Hz. Meryem hakkında çizilmiş küçük bir söz:
Meryem adı insanlığın belleğinde bir toplama noktasına dönüşmüştür. Çünkü bir asli ad, yalnızca bir işaret değil, aynı zamanda varlığın görünür ve görünmez yüzlerini birbirine bağlayan ince bir iptir. Meryem ismi anıldığında yalnızca bir annenin hikâyesi değil, masumiyetle yüzleşmenin en ağır sınavı da hatırlanır. Kadim dillerde taşıdığı “acıların denizi” ve “yüceliğin ışığı” anlamları, bu ismin farklı çağlarda farklı toplumlara hem umut hem de korku verdiğini gösterir. İsim, sıradan bir kimlik değil, çağların yükünü taşıyan bir mihrap olmuştur.
İffet, dar anlamıyla yasaklardan sakınmak değildir; iffetin özü, yükün farkında olmaktır. Meryem’in iffetle anılması, bedenini sakınmasından ibaret değildir; bu iffet, hakikatin yükünü taşımaktır. Yük, insanı yere çiviler. O yük, bir çocuğun doğumunun ötesinde, bir hakikatin doğumuna annelik etmektir. Bu yüzden onun iffeti, pasif bir geri çekiliş değil, aktif bir sorumluluktur.

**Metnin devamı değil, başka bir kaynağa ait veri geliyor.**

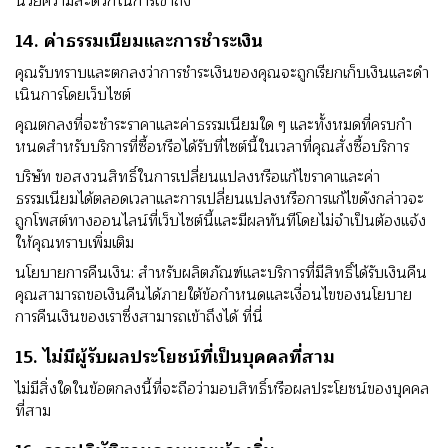
นวยความสะดวกในการเข้าถึง
14. ค่าธรรมเนียมและการชําระเงิน
คุณรับทราบและตกลงว่าการชําระเงินของคุณจะถูกเรียกเก็บเงินและดํา
เนินการโดยเว็บไซต์
คุณตกลงที่จะชําระราคาและค่าธรรมเนียมใด ๆ และทั้งหมดที่ครบกํา
หนดสําหรับบริการที่ซื้อหรือได้รับที่ไซต์นี้ในเวลาที่คุณสั่งซื้อบริการ
บริษัท ขอสงวนสิทธิ์ในการเปลี่ยนแปลงหรือแก้ไขราคาและค่า
ธรรมเนียมได้ตลอดเวลาและการเปลี่ยนแปลงหรือการแก้ไขดังกล่าวจะ
ถูกโพสต์ทางออนไลน์ที่เว็บไซต์นี้และมีผลทันทีโดยไม่จําเป็นต้องแจ้ง
ให้คุณทราบเพิ่มเติม
นโยบายการคืนเงิน: สําหรับผลิตภัณฑ์และบริการที่มีสิทธิ์ได้รับเงินคืน
คุณสามารถขอเงินคืนได้ภายใต้ข้อกําหนดและเงื่อนไขของนโยบาย
การคืนเงินของเราซึ่งสามารถเข้าถึงได้
ที่นี่
15. ไม่มีผู้รับผลประโยชน์ที่เป็นบุคคลที่สาม
ไม่มีสิ่งใดในข้อตกลงนี้ที่จะถือว่ามอบสิทธิ์หรือผลประโยชน์ของบุคคล
ที่สาม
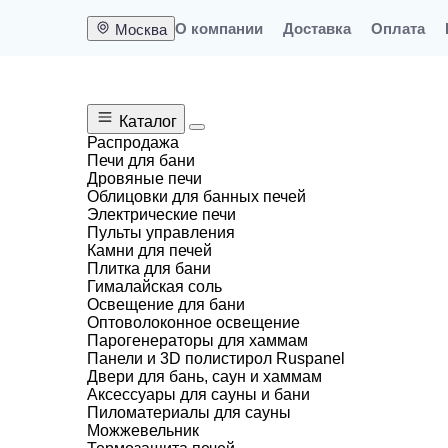
О компании
Доставка
Оплата
Москва
Каталог
Распродажа
Печи для бани
Дровяные печи
Меню
Облицовки для банных печей
Электрические печи
0
Пульты управления
Камни для печей
Москва
Плитка для бани
Гималайская соль
Освещение для бани
Оптоволоконное освещение
Парогенераторы для хаммам
Главная
Каталог
Парогенераторы для х
Панели и 3D полистирол Ruspanel
Двери для бань, саун и хаммам
Аксессуары для сауны и бани
Парогенератор для хамам 
Пиломатериалы для сауны
Можжевельник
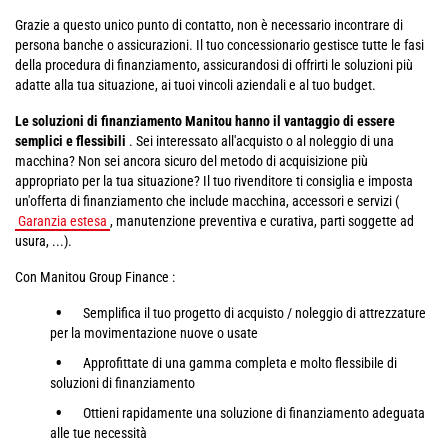
Grazie a questo unico punto di contatto, non è necessario incontrare di
persona banche o assicurazioni. Il tuo concessionario gestisce tutte le fasi
della procedura di finanziamento, assicurandosi di offrirti le soluzioni più
adatte alla tua situazione, ai tuoi vincoli aziendali e al tuo budget.
Le soluzioni di finanziamento Manitou hanno il vantaggio di essere
semplici e flessibili
. Sei interessato all'acquisto o al noleggio di una
macchina? Non sei ancora sicuro del metodo di acquisizione più
appropriato per la tua situazione? Il tuo rivenditore ti consiglia e imposta
un'offerta di finanziamento che include macchina, accessori e servizi (
Garanzia estesa
, manutenzione preventiva e curativa, parti soggette ad
usura, ...).
Con Manitou Group Finance :
Semplifica il tuo progetto di acquisto / noleggio di attrezzature
per la movimentazione nuove o usate
Approfittate di una gamma completa e molto flessibile di
soluzioni di finanziamento
Ottieni rapidamente una soluzione di finanziamento adeguata
alle tue necessità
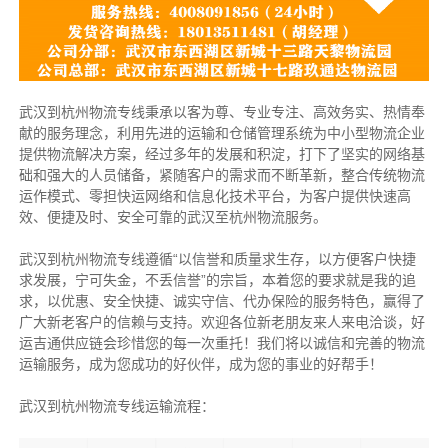
武汉到杭州物流专线秉承以客为尊、专业专注、高效务实、热情奉
献的服务理念，利用先进的运输和仓储管理系统为中小型物流企业
提供物流解决方案，经过多年的发展和积淀，打下了坚实的网络基
础和强大的人员储备，紧随客户的需求而不断革新，整合传统物流
运作模式、零担快运网络和信息化技术平台，为客户提供快速高
效、便捷及时、安全可靠的武汉至杭州物流服务。
武汉到杭州物流专线遵循“以信誉和质量求生存，以方便客户快捷
求发展，宁可失金，不丢信誉”的宗旨，本着您的要求就是我的追
求，以优惠、安全快捷、诚实守信、代办保险的服务特色，赢得了
广大新老客户的信赖与支持。欢迎各位新老朋友来人来电洽谈，好
运吉通供应链会珍惜您的每一次重托！我们将以诚信和完善的物流
运输服务，成为您成功的好伙伴，成为您的事业的好帮手！
武汉到杭州物流专线运输流程：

Seçilmiş olmak, sanıldığı gibi bir üstünlük değil, sorumluluğun artmasıdır. Tarih boyunca insanlar seçilmişliği şeref olarak gördü, oysa seçilmek, daha ağır bir sorumluluğun altına girmektir. Meleklerin Meryem’e seslenişi, toplumun diğer kadınlarından üstün kılınması için değil, sorumluluğunun artması içindir. Seçilmişlik, taç giydirmek değil, yere daha fazla yaklaşmaktır.
Kalabalığın dili gürültülüdür; gürültü hakikati örter. İftira karşısında Meryem’in suskunluğu, yenilgi değil, en güçlü direnişti. Çünkü kalabalığın diliyle konuşmak, aynı oyuna dâhil olmak olurdu. Suskunluk, sözün en doğru anını hazırladı. İnsan çoğu zaman konuşmayarak daha derin bir söz söyler.
Annelik, yalnızca biyolojik bir süreç değildir; annelik, emaneti taşımaktır. Her çocuk, annesine yalnızca bakım değil, masumiyeti koruma yükünü de getirir. Meryem’in anneliği, oğlunun masumiyetini taşımaktır. Bu yüzden onun anneliği, yalnızca İsa’ya değil, insanlığa yöneliktir.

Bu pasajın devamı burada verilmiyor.